I shrugged, if she was leaving anyway, it was nice to have someone to confide in. "Things I said or did. Things I know."
"Things I know. Maxon, I'm so …" I heard her start to cry, the woman who had caused my world to crash down around me, who incurred my father's wrath like no other. She didn't seem disgusted by my back. These were loving tears. I reached my hand around to touch her, trying not to move too much.
"How are you going to finish fixing me up if you're crying?"
She laughed and finished her work of cleaning. It was nice to have someone take care of me. Although I had been taking care of this myself for years, it was difficult to cause myself more pain as I cleaned the wounds. Often I ended up passing out on my bed as I cleaned and bandaged, only to wake up in agony hours later and try again. I'm sure my haphazard attempts hadn't helped the scarring, and I worried of how my future wife would see these scars someday. If America's reaction was any indication, hopefully it wouldn't be as bad as my father had led me to believe, although I couldn't imagine any of the other girls reacting as well as she.
"Do you think there are any bandages in here?" she asked.
"The box," I replied
My heart raced as she opened the box, embarrassed once again that this had happened and I had done nothing to stop it. Does she think of me as less than she did before? Although she hadn't seemed to think too much of me a few hours ago…
"Why don't you have bandages in your room?"

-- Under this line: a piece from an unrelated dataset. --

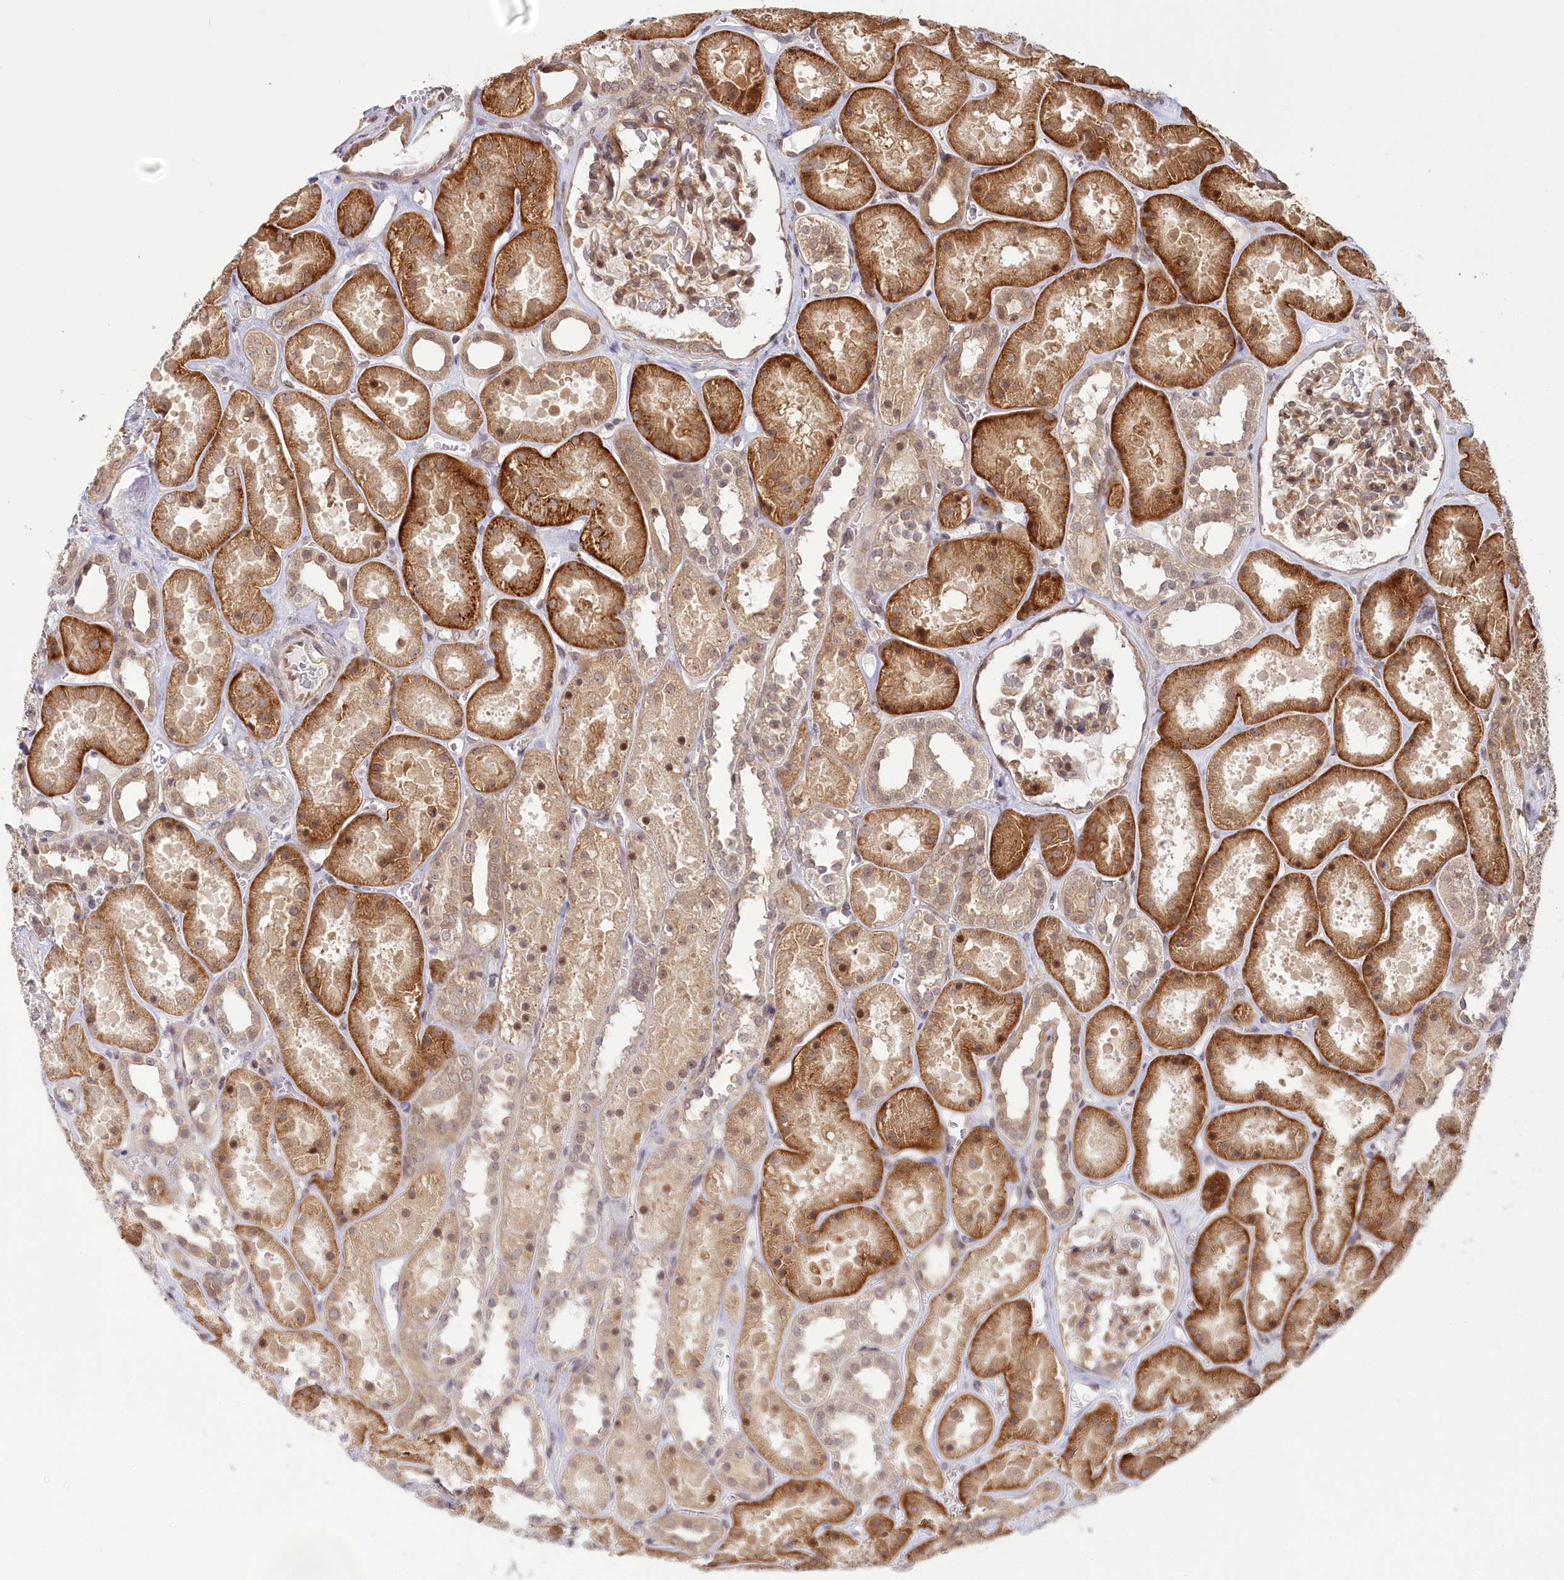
{"staining": {"intensity": "moderate", "quantity": "25%-75%", "location": "cytoplasmic/membranous"}, "tissue": "kidney", "cell_type": "Cells in glomeruli", "image_type": "normal", "snomed": [{"axis": "morphology", "description": "Normal tissue, NOS"}, {"axis": "topography", "description": "Kidney"}], "caption": "Moderate cytoplasmic/membranous expression for a protein is seen in about 25%-75% of cells in glomeruli of normal kidney using immunohistochemistry.", "gene": "CEP70", "patient": {"sex": "female", "age": 41}}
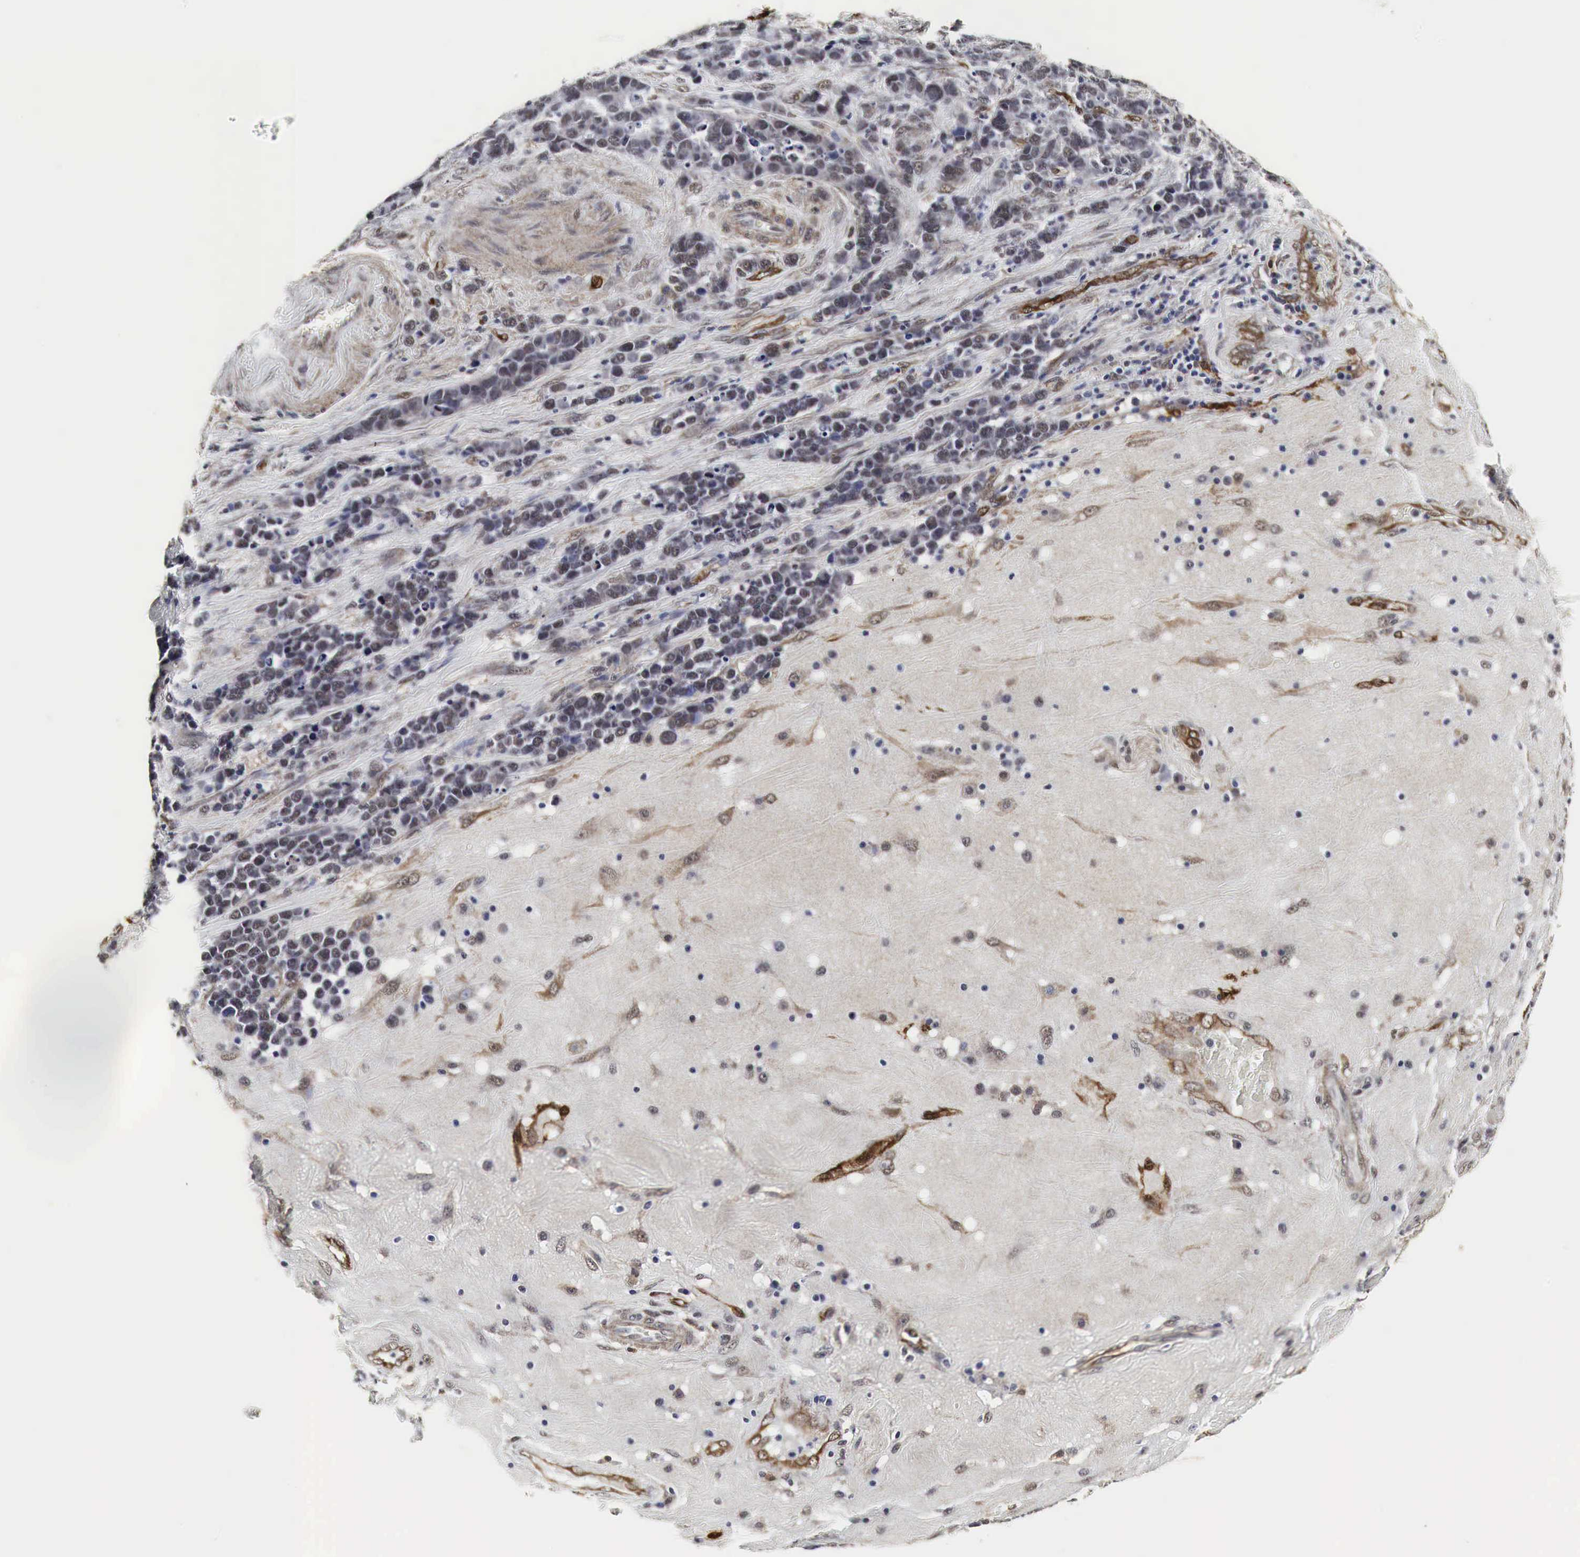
{"staining": {"intensity": "weak", "quantity": "<25%", "location": "cytoplasmic/membranous"}, "tissue": "stomach cancer", "cell_type": "Tumor cells", "image_type": "cancer", "snomed": [{"axis": "morphology", "description": "Adenocarcinoma, NOS"}, {"axis": "topography", "description": "Stomach, upper"}], "caption": "Human adenocarcinoma (stomach) stained for a protein using immunohistochemistry (IHC) exhibits no expression in tumor cells.", "gene": "SPIN1", "patient": {"sex": "male", "age": 71}}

"Sheer pride. I was determined never to need them again."
"This might hurt."
I nodded. I tried to prepare myself, but when the solution touched my skin, it felt like I was on fire. I grunted once, trying to breathe through the shooting pains. As she continued, the ointment began to help, and I felt myself relax under her hands.
I laughed, "I knew my secret would come out eventually. I've been trying to come up with a good story for years. I was hoping to find something believable before the wedding since I knew my wife would see them, but I'm still stumped. Any ideas?" My heart stopped at my words, considering again that the wedding would not be with the bride I'd had in mind. I took a deep breath, thinking of how hard it would be to start over again with someone new. Kriss was a nice girl, but I wasn't sure I could ever look at her the way I looked at America.
"The truth works."
I nodded solemnly, pained. I wanted her here more than I had ever wanted anything in my life. "Not my favorite option. Not for this anyway."
"I think I'm done."
"That's great, America. Better than any job I ever did."
"Anytime." My heart dropped, knowing it could never be true and wishing so deeply that it was.